Bad Paper
- Author: Jake Halpern
- Publisher: Farrar, Straus and Giroux
- Publication date: 2014

= Bad Paper (book) =

2014 book

Bad Paper: Chasing Debt from Wall Street to the Underworld is a 2014 nonfiction book by Jake Halpern. The book explores the debt buying and debt collection industry in the United States. It focuses on two debt collectors, former Bank of America wealth manager Aaron Siegel and his associate Brandon Wilson, a former bank robber.

== Reception ==
Kirkus Reviews wrote that "Halpern’s story of the debt collection world is also a dramatic rise-and-fall tale that traces the anything-goes heyday of debt collecting businesses in the unregulated early 2000s and how it has changed with the consequential recent Obama-era crackdowns on the shadier practices in the field." Writing for The Minnesota Star Tribune, Stephen J. Lyons described the book as "a seamlessly told page-turner that takes readers through the world of debt chasing, a world where there are no hard-and-fast rules, and where fortunes can be made through guile and street hustle."

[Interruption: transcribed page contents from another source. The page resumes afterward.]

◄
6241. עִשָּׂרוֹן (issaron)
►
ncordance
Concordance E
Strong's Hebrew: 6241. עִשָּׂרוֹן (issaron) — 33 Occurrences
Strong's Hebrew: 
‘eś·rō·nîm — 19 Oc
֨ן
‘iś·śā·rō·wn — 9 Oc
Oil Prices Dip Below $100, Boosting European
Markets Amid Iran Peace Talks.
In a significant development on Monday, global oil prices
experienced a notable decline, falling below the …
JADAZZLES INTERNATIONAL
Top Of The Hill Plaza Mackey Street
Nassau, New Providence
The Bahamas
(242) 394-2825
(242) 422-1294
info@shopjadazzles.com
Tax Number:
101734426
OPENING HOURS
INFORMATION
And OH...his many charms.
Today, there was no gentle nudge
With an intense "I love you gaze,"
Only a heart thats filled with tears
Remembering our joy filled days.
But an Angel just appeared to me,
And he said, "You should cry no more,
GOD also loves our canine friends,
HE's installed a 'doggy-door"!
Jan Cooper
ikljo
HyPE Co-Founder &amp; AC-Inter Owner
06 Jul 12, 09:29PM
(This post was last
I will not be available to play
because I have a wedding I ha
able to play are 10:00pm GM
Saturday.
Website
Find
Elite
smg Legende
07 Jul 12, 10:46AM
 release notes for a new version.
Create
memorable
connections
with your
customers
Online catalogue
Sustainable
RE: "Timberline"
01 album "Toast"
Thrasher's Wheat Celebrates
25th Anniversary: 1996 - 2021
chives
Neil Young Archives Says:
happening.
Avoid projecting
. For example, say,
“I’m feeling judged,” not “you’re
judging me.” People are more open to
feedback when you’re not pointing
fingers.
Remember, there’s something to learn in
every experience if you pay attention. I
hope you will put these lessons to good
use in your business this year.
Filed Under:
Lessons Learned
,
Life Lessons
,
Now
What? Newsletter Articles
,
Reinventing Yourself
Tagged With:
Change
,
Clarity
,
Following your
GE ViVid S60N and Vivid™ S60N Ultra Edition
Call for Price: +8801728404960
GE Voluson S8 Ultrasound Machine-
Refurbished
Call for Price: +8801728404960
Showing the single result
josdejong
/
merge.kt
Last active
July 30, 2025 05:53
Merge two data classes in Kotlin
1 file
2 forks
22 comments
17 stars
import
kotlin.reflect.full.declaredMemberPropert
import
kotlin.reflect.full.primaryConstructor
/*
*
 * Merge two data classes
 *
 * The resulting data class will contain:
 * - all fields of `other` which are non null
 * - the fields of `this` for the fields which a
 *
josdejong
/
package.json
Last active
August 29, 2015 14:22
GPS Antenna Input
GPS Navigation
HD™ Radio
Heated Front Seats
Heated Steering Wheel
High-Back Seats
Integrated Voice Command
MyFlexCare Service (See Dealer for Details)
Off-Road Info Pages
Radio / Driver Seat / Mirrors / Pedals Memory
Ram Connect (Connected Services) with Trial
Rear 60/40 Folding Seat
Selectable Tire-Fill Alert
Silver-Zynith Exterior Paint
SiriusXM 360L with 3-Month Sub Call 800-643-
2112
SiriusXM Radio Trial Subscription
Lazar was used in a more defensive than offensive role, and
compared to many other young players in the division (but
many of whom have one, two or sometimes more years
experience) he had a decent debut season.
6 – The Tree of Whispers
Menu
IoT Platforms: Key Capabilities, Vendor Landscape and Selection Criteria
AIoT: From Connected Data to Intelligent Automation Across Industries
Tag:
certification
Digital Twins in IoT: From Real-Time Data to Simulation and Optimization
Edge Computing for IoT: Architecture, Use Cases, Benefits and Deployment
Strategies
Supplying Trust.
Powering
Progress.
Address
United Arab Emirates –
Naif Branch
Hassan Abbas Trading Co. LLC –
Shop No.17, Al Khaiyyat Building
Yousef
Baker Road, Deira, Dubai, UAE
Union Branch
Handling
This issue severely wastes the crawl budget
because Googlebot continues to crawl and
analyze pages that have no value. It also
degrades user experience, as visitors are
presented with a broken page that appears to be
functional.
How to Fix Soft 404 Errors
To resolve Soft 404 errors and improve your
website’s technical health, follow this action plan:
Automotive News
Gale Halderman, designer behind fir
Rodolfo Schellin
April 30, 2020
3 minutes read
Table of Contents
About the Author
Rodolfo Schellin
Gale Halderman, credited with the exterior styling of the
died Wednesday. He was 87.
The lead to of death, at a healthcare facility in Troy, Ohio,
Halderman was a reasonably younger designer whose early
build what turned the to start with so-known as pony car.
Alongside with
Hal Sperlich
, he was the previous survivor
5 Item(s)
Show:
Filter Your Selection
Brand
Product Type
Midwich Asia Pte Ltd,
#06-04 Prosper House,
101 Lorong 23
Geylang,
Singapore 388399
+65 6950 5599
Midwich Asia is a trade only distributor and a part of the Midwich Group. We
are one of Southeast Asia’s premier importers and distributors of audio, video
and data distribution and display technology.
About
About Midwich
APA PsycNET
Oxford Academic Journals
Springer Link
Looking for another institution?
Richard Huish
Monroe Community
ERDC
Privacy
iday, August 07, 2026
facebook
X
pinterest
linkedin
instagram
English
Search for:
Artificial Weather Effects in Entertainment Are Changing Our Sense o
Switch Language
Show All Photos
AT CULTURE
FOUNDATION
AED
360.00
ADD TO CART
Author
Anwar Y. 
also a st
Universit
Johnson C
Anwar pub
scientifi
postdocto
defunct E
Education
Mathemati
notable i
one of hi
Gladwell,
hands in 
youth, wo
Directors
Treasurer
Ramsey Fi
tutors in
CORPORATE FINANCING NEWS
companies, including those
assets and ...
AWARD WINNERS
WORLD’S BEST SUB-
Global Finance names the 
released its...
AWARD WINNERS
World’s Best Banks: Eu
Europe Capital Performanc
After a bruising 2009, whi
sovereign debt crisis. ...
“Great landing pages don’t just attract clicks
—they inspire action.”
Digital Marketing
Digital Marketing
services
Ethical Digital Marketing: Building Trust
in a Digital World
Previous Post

Colin Dwyer of NPR gave the book a mixed review, writing that "Halpern struggles to decide what exactly he'd like his book to be — splitting his weight between a character study and a straight-up expose — before finally abandoning the narrative in order to just follow where the debt leads. Despite his attempts to ease these transitions, they remain abrupt, a strain on the thread holding the book's jumble of anecdotes and set pieces together."